The migration of domestically developed intellectual property to foreign corporations within India reflects an anomaly in the demand pattern of the country's job market, points out Kanika Datta.
Arvind Krishna, chairman and CEO of IBM, recently said he was bullish about the innovations coming out of the conglomerate's India R&D centre.
This is the point at which we pat ourselves on the back for our indigenous tech prowess.
Indeed, the staggering range and quality of artificial intelligence and semiconductor research being done in India by multinationals is a largely unacknowledged aspect of the global high-tech boom.
This is one element of the new brain drain.
Unlike the earlier version, which saw qualified engineers and management students, many educated at government cost at top-notch institutions, head out to the West for job opportunities that would absorb their skills and offer dynamic career advancement, Brain Drain 2.0 is taking place right here in India.
A blue-blooded US company such as IBM is, in effect, extracting value from India's intellectual capabilities in India. But the commercial applications accruing from those innovations will benefit the bottom-line of a company headquartered and listed in New York.
The migration of domestically developed intellectual property to foreign corporations within India reflects a standard anomaly in the demand pattern of the country's executive job market.
In order of preference, foreign companies, preferably in tech, engineering or consumer goods, top the totem pole.
The Indian private sector follows, but the universe of aspiration is extremely narrow to maybe the Tata group, Reliance, Bajaj, Mahindra and the homegrown tech giants such as Infosys, HCL and so on.
Government jobs tend to figure low on the scale if you are ambitious.
Earlier, the public sector was considered a safe harbour for those interested in cruising through their careers; now, the increasing contractualisation of even executive level jobs in the public sector is changing that.
The preference for employment in a Western/multinational company is understandable since such corporations offer higher salaries, the prospect of travelling (and maybe emigrating) to some First World haven and prospects for meaningful professional advancement.
India Inc has an inherent disadvantage in this competition for talent because of its innate domestic focus and family-controlled culture.
That is a result of the long years of autarkic economic policy and the easy advantages that companies with lobbying power derived in staving off global competition.
But the striking fact is that even three decades after liberalisation India Inc retains the lightest of global footprints.
Defenders might argue that this is principally because the Indian corporate sector is relatively youthful compared with the age and experience of the US giants.
This argument may hold for 112-year-old Big Blue or 131-year-old GE. But consider the FAANGs, whose institutions dominate India like colossi.
All but one of them have entered middle age.
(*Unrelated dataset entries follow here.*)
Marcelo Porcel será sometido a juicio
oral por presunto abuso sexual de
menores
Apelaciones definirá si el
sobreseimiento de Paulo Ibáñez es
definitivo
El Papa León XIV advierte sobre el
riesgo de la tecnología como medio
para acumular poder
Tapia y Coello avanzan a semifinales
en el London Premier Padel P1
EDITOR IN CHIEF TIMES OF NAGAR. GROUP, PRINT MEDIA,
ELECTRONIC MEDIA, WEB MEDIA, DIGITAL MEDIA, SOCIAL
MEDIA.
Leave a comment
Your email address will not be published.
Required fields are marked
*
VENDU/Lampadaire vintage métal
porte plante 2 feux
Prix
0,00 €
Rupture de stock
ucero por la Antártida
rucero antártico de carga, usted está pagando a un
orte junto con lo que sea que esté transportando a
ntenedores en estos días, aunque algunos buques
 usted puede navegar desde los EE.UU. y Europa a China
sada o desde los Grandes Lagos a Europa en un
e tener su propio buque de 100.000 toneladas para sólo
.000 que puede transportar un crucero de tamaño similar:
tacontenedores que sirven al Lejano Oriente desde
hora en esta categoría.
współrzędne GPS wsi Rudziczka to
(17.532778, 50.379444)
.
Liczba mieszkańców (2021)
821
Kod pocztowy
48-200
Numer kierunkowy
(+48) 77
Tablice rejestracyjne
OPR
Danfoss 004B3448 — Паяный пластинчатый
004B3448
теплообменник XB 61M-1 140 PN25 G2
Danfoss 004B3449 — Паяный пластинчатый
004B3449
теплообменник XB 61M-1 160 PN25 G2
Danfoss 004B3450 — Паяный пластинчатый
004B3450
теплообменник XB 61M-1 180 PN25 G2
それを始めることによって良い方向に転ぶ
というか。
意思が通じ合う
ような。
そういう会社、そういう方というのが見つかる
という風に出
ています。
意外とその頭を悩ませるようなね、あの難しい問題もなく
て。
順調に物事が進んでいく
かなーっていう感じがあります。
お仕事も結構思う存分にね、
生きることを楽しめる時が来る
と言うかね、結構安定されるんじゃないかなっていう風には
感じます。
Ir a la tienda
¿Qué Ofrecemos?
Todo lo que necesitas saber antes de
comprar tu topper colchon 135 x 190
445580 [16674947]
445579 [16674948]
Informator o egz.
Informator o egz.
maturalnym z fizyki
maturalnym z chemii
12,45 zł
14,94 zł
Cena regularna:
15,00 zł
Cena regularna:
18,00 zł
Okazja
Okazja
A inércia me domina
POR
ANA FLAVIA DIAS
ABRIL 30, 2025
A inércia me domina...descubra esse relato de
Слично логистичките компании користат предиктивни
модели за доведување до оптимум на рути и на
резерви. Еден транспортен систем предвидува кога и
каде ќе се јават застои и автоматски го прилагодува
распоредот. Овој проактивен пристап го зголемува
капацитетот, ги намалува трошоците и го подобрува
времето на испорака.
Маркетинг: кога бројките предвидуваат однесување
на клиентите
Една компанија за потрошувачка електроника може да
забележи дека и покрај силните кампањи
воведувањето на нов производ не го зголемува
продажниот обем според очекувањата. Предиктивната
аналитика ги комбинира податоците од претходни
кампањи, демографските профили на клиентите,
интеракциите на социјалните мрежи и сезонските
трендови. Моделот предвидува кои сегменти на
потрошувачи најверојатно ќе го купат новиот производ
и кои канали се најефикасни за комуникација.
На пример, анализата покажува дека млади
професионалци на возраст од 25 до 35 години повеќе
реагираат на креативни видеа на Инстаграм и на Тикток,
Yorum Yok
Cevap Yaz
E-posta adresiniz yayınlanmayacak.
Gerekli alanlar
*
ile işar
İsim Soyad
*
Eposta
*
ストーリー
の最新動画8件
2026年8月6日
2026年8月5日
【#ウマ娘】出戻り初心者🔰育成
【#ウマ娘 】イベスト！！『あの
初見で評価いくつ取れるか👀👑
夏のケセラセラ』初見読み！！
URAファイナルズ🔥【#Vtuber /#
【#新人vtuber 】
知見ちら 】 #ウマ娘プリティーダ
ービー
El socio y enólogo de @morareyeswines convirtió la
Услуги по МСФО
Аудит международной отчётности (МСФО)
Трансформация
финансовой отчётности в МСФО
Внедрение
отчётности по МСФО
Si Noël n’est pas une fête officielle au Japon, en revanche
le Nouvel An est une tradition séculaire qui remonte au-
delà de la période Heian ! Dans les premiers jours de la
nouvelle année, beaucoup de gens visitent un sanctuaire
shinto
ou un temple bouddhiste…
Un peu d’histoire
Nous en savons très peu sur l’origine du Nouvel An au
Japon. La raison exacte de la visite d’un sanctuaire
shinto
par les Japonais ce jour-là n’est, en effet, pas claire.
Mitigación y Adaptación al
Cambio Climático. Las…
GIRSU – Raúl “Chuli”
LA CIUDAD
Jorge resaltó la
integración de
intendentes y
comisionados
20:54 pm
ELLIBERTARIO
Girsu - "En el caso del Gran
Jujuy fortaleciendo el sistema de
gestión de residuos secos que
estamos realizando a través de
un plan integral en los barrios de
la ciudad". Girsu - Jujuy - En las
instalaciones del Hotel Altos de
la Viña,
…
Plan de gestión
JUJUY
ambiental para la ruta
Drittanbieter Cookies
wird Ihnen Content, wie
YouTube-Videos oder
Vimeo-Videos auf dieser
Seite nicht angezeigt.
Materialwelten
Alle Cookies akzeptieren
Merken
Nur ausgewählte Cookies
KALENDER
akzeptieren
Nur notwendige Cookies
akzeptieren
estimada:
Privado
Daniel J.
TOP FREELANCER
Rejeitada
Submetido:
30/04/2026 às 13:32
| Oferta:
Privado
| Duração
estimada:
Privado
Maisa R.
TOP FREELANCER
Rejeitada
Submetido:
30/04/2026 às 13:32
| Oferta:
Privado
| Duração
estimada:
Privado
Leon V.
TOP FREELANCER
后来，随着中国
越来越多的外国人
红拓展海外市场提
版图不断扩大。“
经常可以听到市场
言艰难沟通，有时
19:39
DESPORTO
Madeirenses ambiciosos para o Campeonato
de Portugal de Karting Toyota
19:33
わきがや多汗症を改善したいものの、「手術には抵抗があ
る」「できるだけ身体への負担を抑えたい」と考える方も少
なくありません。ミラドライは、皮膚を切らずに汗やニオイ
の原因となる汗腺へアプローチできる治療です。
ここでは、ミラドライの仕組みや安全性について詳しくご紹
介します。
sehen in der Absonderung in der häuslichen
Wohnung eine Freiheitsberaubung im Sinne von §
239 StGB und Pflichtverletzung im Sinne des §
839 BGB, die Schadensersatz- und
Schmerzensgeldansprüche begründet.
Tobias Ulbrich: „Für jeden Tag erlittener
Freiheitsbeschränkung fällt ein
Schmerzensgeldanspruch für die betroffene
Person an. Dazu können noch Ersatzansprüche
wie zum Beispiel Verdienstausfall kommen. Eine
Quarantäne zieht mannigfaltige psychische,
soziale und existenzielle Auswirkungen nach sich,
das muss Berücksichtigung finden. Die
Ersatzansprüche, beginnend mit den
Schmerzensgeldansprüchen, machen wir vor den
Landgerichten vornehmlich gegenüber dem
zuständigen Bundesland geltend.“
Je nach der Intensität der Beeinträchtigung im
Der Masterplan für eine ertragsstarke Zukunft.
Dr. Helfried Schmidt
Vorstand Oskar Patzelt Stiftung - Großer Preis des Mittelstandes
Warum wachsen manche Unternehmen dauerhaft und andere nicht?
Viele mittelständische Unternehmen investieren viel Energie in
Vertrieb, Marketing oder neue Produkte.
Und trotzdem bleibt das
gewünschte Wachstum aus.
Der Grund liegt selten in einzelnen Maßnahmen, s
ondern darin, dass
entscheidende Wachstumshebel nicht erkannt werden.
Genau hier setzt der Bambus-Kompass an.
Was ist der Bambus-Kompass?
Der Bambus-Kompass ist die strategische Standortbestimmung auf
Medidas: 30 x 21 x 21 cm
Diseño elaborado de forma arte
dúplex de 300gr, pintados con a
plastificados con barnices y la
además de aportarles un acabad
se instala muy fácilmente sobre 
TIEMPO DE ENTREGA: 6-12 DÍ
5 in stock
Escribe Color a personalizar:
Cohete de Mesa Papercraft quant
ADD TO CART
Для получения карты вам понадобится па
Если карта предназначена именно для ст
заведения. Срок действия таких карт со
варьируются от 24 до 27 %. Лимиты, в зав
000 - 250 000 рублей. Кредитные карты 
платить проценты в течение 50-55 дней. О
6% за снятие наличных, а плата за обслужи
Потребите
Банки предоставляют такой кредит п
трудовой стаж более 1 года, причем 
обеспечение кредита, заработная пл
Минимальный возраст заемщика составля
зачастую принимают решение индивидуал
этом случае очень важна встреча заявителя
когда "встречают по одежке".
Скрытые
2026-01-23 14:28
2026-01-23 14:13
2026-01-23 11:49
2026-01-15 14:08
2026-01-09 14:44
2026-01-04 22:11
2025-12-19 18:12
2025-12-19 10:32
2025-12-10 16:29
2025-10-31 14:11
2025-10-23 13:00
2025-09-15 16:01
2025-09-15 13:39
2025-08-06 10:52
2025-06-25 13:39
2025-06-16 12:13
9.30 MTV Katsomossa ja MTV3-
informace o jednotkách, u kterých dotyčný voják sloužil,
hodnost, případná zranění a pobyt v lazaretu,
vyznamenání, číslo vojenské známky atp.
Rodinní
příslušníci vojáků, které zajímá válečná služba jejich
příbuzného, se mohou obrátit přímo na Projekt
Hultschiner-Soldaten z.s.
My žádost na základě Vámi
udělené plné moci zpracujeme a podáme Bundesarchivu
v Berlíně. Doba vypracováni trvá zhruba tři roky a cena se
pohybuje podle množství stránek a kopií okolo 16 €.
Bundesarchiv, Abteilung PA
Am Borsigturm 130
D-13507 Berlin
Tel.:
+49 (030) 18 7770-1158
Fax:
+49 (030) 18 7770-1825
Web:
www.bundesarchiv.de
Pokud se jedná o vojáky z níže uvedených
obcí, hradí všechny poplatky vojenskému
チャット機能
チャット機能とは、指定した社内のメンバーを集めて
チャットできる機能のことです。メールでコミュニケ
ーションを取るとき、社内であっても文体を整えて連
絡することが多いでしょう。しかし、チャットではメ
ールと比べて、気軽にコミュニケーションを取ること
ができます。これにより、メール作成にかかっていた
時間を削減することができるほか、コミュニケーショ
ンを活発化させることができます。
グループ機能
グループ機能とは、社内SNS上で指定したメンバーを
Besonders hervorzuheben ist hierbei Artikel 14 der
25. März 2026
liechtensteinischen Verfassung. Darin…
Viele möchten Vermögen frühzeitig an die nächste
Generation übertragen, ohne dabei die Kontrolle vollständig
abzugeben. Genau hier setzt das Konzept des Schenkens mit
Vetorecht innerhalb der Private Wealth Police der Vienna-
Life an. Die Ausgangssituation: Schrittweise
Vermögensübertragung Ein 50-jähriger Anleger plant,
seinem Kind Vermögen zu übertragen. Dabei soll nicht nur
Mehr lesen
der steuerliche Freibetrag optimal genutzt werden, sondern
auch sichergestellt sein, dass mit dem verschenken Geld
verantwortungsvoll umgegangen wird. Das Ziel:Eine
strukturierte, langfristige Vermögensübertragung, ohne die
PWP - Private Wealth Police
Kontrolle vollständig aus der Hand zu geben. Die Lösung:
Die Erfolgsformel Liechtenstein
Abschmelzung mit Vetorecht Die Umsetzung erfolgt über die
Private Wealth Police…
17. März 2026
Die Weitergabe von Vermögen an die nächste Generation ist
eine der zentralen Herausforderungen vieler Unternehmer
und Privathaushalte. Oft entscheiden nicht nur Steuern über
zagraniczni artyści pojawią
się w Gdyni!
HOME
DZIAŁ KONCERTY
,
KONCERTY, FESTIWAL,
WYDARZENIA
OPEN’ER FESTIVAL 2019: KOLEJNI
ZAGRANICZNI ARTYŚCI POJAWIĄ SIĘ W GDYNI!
That's Apple at 47 years, positively elderly compared with Amazon, 29, Netflix, 26, Google (on which I am checking this information), 25, and Facebook at just 19.
Compared with this the biggies in terms of Indian stock market capitalisation are aged.
Reliance, at 50 years, stolidly remains a powerful domestic giant.
TCS and Infosys, which have extensive global operations by virtue of their business model, are 55 and 42 years old, respectively.
Bharti Airtel will qualify as an international giant by virtue of its African operations but the continent is not yet an aspirational destination for outward-oriented executives.
Sixty-eight-year-old State-owned State Bank of India has overseas branches but it cannot be considered a major player in international finance or a go-to bank for finance professionals.
If India's best and brightest still prefer employment with foreign corporations, whether in India or abroad, to maximise their highly prized skills honed in the very best of Indian institutions, India's wealthiest are also increasingly cashing in their chips.
In June this year, the Henley Private Wealth Migration report predicted that 6,500 Indian millionaires are expected to leave the country in 2023. This is slightly lower than the 7,500 who left last year.
Why are they leaving? A senior Henley partner elliptically put it down to "recent and persistent turmoil".
Significantly, he added, more investors are considering relocating their families for safety and security, education and healthcare and climate change resilience.
In other words, not only are rich Indians uneasy about India and exiting with their resources, the country's future talent -- their children -- are leaving too, and are unlikely to return with the fruits of their foreign education.
Henley seems unworried by this trend, suggesting that India was producing plenty of millionaires every year. But given the accelerating rate at which Indians are giving up their citizenship over the past decade, the double brain drain could seriously impair India's human capital at a time when public investment in education is sub-par.
That's a reality that surely must be addressed with as much intensity as India's status as a world power.